I cartelli stradali hanno la doppia lingua, i più poveri hanno trovato nell'amianto una valida alternativa ai tetti di ardesia e gli Irish Pub vanno per la maggiore.
Partiamo dal faro di Saint Mathieu, uno dei pochi accessibili all'interno, costruito accanto ad un'abbazia benedettina rimasta senza tetto come la nostra San Galgano.
Le 10 del mattino ci danno un vantaggio notevole sull'orda di turisti che affollano questi luoghi, lo sfruttiamo salendo i 200 scalini che ci separano dalla cima del faro; sulla vetta la guardiana, giubbetto anti-vento rosso e ricetrasmittente al collo, le vertigini si attenuano scrutando l'orizzonte, oceano, scogli, barche a vela ed altri fari, qui, sul promontorio del Finistere, Penn-ar-Bed in lingua bretone, fine del mondo, nella nostra.
Tengo a bada la mia cleptomania vintage di fronte ad un libretto su un camino, le pagine di cotone non hanno scritte, ma sembra avere diversi anni e nessuno mi sta guardando, penso al Karma e mi allontano da lì.
Amo fotografare persone sconosciute che mi guardano, amo portare a casa scatti di gente che con lo sguardo perso va oltre l'obiettivo e guarda me che mi ci nascondo dietro, punto l'obiettivo nella loro direzione, poi scosto la macchina e guardo meravigliata un punto del paesaggio dietro di loro, impugno e scatto, è a quel punto che che sono sicuri di non essere parte dell'inquadratura, si tranquillizzano, e mi regalano la loro espressione migliore, sicura, rilassata. I bambini sono comunque quelli che ci riescono meglio, non hanno ancora sviluppato la malizia del "perché starà fotografando me? Ho qualcosa che non va?", nessuno pensa mai in positivo.
Di nuovo in macchina verso il porto di Camaret, paesino di pescatori e raccoglitori di ostriche da bassa marea, uno dei posti che ho adorato di più.
Ruderi di navi spiaggiati se ne stanno lì, attraccati alle cime, testimoni dello scorrere del tempo.
Il mercato attira me e la mamma che a passo veloce ci perdiamo tra le tradizionali cibarie e l'oggettistica fai da te, qui donne ricamano e filano la lana, mentre vecchi artisti disegnano e si scambiano esperienze di fronte ad un atelier.
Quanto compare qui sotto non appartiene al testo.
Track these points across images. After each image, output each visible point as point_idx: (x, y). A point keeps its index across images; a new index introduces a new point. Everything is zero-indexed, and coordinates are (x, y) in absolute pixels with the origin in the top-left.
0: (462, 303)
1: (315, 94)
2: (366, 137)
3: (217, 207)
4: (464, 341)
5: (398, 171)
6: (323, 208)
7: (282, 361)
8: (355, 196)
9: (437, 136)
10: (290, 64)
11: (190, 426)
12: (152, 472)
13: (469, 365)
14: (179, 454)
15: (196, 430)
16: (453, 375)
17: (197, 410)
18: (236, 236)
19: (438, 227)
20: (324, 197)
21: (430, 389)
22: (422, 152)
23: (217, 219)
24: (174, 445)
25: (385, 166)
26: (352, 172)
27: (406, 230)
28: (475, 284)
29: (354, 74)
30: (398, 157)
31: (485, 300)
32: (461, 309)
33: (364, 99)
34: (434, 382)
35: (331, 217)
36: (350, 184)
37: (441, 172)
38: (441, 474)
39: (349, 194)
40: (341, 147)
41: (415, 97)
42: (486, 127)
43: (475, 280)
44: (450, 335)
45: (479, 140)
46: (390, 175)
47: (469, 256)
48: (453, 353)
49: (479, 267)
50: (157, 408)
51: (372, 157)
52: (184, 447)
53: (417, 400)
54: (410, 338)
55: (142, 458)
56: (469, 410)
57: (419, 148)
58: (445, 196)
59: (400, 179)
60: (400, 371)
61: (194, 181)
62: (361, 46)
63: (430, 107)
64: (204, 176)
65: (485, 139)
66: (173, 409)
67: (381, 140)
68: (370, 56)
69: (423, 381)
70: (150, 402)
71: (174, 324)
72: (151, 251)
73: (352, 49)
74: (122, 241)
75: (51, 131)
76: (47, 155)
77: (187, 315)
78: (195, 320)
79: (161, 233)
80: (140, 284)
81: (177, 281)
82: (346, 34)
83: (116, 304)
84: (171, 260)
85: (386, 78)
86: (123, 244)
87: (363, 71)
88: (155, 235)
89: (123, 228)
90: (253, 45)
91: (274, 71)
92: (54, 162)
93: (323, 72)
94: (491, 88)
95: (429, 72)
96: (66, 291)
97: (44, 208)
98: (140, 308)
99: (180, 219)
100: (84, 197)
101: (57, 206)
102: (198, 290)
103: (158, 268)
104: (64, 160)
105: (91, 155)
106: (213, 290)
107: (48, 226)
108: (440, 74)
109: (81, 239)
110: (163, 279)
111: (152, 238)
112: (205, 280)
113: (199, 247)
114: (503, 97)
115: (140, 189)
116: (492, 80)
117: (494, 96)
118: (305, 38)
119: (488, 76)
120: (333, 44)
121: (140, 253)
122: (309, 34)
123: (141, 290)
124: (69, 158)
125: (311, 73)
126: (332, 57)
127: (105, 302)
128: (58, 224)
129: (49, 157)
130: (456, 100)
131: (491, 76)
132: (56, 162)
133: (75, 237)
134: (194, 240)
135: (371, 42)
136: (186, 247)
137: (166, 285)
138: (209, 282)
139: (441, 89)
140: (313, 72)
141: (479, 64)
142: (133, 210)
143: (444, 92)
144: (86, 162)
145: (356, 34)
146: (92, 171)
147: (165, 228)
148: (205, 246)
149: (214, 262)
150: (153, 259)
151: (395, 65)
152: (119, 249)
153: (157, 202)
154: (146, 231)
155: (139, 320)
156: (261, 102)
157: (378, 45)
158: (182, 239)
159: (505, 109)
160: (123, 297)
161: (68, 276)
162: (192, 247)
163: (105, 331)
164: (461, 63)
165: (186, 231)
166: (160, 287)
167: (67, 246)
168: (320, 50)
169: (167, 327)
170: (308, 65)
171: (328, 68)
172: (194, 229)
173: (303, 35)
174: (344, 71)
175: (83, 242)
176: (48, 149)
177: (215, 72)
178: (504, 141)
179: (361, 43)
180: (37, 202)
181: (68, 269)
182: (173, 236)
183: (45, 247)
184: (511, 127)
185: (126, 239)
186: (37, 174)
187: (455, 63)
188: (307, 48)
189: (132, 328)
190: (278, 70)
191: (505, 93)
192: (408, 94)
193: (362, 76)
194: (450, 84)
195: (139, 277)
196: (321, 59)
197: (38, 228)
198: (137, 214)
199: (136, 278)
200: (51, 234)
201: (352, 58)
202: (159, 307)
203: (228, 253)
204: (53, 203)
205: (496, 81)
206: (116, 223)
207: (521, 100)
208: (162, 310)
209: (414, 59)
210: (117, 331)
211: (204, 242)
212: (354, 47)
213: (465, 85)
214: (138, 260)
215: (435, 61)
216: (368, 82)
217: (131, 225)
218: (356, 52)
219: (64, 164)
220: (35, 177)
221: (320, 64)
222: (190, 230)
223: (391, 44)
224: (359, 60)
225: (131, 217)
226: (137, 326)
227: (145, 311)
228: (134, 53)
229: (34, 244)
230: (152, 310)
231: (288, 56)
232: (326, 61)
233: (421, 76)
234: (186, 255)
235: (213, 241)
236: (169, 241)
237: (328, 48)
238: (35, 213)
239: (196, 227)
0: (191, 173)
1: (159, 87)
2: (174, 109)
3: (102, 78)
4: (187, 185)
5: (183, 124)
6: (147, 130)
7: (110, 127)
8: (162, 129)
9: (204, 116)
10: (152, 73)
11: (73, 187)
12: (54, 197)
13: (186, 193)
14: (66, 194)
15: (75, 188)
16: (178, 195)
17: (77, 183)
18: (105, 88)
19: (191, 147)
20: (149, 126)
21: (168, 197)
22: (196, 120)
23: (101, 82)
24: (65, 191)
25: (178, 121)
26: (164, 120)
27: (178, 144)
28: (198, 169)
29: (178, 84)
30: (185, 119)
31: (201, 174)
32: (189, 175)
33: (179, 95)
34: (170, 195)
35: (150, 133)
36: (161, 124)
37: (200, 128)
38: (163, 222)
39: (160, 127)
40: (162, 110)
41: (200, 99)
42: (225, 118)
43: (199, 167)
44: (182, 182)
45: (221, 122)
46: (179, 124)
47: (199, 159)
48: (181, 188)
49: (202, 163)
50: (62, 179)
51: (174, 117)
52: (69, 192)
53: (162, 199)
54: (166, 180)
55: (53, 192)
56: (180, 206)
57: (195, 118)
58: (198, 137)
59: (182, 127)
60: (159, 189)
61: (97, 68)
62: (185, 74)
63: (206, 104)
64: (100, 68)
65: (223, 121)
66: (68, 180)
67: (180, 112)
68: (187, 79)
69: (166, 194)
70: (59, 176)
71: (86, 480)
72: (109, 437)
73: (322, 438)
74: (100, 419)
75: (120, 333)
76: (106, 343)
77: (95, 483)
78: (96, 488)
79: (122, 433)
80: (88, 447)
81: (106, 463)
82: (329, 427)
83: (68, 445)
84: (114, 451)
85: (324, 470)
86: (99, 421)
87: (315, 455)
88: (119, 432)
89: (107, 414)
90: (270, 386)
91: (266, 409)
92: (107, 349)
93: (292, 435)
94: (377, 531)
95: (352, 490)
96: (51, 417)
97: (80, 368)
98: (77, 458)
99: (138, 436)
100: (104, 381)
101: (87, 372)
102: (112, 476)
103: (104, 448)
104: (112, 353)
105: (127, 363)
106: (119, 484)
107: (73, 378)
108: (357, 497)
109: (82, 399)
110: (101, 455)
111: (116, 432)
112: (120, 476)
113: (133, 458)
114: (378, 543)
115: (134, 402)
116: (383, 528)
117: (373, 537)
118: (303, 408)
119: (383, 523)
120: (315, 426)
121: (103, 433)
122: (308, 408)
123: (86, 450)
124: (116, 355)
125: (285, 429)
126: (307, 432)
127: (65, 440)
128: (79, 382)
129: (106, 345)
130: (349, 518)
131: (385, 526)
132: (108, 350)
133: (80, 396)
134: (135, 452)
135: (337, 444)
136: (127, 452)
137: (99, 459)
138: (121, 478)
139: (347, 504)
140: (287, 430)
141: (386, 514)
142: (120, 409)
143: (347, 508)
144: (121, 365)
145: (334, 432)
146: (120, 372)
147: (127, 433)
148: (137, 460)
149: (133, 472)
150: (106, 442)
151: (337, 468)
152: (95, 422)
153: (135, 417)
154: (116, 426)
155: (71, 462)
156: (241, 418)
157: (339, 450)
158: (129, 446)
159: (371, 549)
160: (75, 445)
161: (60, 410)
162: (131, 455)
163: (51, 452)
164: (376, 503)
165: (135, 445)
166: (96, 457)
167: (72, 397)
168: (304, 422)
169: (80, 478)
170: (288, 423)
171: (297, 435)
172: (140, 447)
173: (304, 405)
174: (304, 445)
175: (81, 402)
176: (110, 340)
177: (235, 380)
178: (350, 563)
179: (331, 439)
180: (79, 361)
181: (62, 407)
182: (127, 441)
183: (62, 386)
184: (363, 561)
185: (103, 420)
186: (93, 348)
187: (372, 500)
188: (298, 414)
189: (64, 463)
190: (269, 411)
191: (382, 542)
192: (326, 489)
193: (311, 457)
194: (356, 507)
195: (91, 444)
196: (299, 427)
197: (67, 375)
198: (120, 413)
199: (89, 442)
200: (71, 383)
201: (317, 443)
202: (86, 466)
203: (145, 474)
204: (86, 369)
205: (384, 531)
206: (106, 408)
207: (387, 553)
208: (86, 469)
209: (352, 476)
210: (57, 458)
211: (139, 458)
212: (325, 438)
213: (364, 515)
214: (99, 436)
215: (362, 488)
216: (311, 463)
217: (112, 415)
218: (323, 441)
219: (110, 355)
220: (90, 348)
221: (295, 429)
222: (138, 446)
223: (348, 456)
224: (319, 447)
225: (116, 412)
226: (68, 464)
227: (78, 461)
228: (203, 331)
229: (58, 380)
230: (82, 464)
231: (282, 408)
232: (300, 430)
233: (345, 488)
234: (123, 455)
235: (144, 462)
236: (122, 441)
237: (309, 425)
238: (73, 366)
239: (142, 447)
Ci fermiamo per scogliere, tra megaliti e bunker militari, le vedute da quassù lasciano senza fiato, il mare è limpido e freddo.
Ultima sosta a Locronan, paesino roccioso, grigio e celtico.
Entriamo in un negozietto a tre piani che mi rapisce, cavalli a dondolo, macchinine d'epoca, elmetti di guerra, cartelli e cimeli di ogni tipo, ricoperti da un rassicurante strato di polvere.
All'ultimo piano una libreria, chiaramente di stampo celtico, storie di Hobbit ed Elfi riposano dentro quei libri, mentre fuori un tizio in carrozza accompagna turisti in un breve ma infinito giro della piazza e un uomo con completo bianco, camicia bianca, scarpe bianche, Nikon bianca, si fuma una sigaretta, bianca.
Sono stanca oggi, entro in macchina e mi addormento con il lievito della baguette che finisce il suo corso dentro il mio stomaco.